Activity
Search the data below for the line containing "Suganuma, a gente entende que monitorar e", then please set down that line and all remaining ones exactly as written.

Data for processing section start

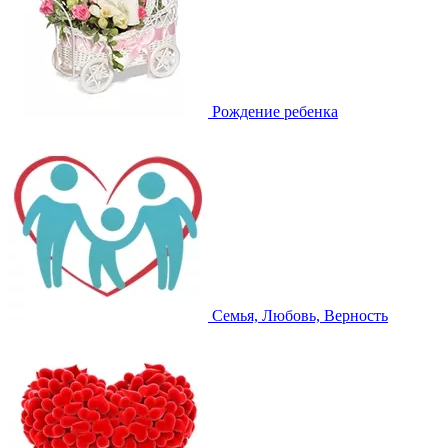
Рождение ребенка
Семья, Любовь, Верность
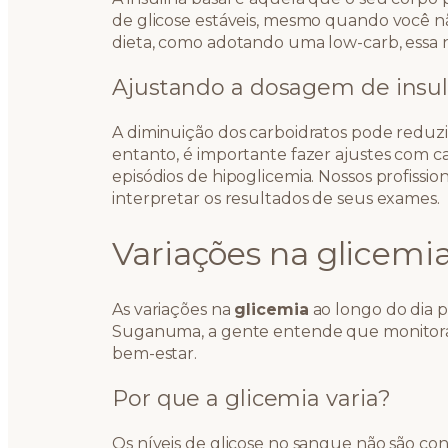
de glicose estáveis, mesmo quando você 
dieta, como adotando uma low-carb, essa
Ajustando a dosagem de insul
A diminuição dos carboidratos pode reduzir
entanto, é importante fazer ajustes com ca
episódios de hipoglicemia. Nossos profission
interpretar os resultados de seus exames.
Variações na glicemia
As variações na
glicemia
ao longo do dia p
Suganuma, a gente entende que monitorar e
bem-estar.
Por que a glicemia varia?
Os níveis de glicose no sangue não são co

Data for processing section end

Answer section
Suganuma, a gente entende que monitorar e
bem-estar.
Por que a glicemia varia?
Os níveis de glicose no sangue não são co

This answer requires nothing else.